• [THE DATA]:

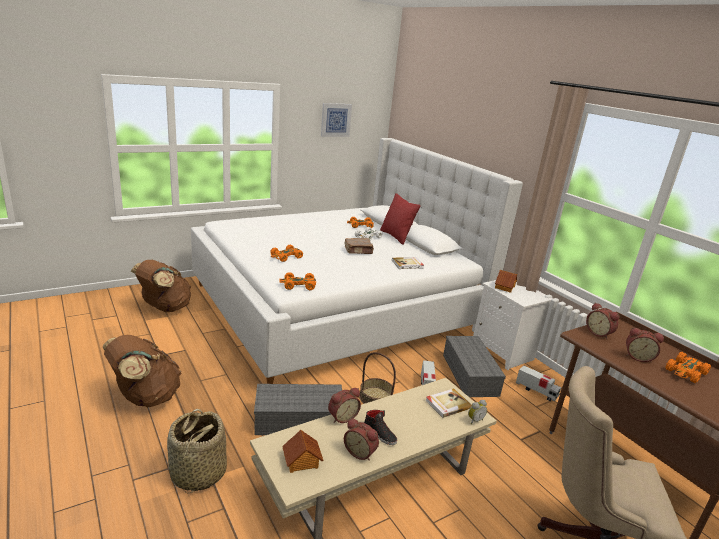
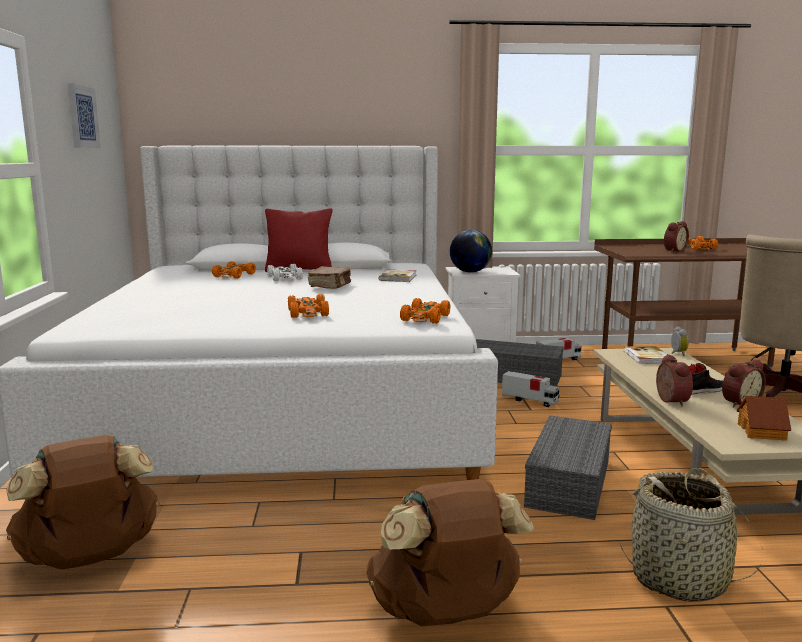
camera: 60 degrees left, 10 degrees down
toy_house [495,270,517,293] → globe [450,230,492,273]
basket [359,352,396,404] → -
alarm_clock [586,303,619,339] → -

• [WHAT IS REQUIRED]:
Return all of the material above unchanged, minus its pictures.

• [RESULT OF THE EXERCISE]:
camera: 60 degrees left, 10 degrees down
toy_house [495,270,517,293] → globe [450,230,492,273]
basket [359,352,396,404] → -
alarm_clock [586,303,619,339] → -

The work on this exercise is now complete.